Kafka, Journal (1910, 24 octobre)
Commentaires
Enfant j'adorais la voix de ma mère , une voix proche de l'alto . Au point que j'ai du consulter un phoniatre à cause de mes difficultés à la chorale ( j'étais soprane) Celui-ci m'a révélé que je parlais un ton trop bas par rapport à ma voix naturelle : je lui ai parlé de ma mère . Il m'a dit "ne cherchez pas , vous parlez inconsciemment avec la voix de votre mère ! Je n'ai jamais réussi à me corriger ...
je ne sais pas si je dois l'envier d'avoir eu une mère comme celle-là ou le plaindre pour ce manque qu'il éprouve si cruellement
Cela nous renvoie à nos mères, toutes si différents……...nous qui sommes mères, quelle mère, suis-je? Ai-je été? ET quelle grand- mère (12 petits- enfants déjà…)
joli texte - je ne connais pas les écrits de kafka, peut-être que son journal me plairait
Un bel extrait aux sons un peu désespérés, d'un homme en souffrance. Merci!
un pendant optimiste à Lettre au Père
Bel éloge à la mère, consolatrice et rassurante. Merci Tania de le partager avec nous. Belle semaine, Bises. Claudie.
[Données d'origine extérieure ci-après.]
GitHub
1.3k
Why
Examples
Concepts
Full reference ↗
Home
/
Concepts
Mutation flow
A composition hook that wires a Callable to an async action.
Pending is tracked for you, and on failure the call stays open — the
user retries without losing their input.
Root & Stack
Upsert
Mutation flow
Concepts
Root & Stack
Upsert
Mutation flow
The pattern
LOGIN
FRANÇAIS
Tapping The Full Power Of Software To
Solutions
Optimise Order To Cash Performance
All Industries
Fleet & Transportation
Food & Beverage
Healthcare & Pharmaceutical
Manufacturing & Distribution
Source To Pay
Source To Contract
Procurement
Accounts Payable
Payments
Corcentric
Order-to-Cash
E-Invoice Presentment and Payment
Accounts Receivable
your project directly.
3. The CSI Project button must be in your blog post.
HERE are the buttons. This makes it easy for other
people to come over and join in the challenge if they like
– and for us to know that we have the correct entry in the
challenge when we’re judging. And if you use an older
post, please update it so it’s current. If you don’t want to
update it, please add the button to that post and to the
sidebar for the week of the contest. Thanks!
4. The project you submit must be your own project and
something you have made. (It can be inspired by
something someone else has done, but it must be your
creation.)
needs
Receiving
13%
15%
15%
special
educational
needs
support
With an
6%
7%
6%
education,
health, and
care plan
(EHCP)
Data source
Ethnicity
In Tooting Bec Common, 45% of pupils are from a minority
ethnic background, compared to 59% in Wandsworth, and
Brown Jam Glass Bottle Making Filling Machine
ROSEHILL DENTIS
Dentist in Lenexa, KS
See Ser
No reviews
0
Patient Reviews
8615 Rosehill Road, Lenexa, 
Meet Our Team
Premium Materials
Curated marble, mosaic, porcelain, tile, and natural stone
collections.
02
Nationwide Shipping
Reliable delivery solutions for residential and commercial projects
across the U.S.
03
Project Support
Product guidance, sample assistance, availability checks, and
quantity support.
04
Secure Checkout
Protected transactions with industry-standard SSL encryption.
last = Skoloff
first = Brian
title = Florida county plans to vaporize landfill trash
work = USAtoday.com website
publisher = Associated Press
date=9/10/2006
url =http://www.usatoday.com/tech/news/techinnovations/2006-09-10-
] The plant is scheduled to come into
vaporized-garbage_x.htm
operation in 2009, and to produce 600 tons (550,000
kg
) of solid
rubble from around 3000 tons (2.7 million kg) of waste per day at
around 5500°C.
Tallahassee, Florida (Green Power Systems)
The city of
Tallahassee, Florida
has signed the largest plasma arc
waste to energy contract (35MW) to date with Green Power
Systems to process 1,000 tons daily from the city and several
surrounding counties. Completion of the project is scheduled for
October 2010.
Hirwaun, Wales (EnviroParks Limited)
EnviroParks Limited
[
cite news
Ces mamans, il y a beaucoup d'écrits à leur sujet et il y aurait encore beaucoup de choses à écrire, mais tant que l'on entend leur voix bienfaisante quand on est triste, tout va encore bien. Quand c'est le contraire qui arrive, on reste quelquefois un peu démuni(e)s, comme elles l'étaient mais on ne s'en apercevait pas... Bises, à bientôt Tania. brigitte
sacré texte! Il nous renvoie à nos mères respectives.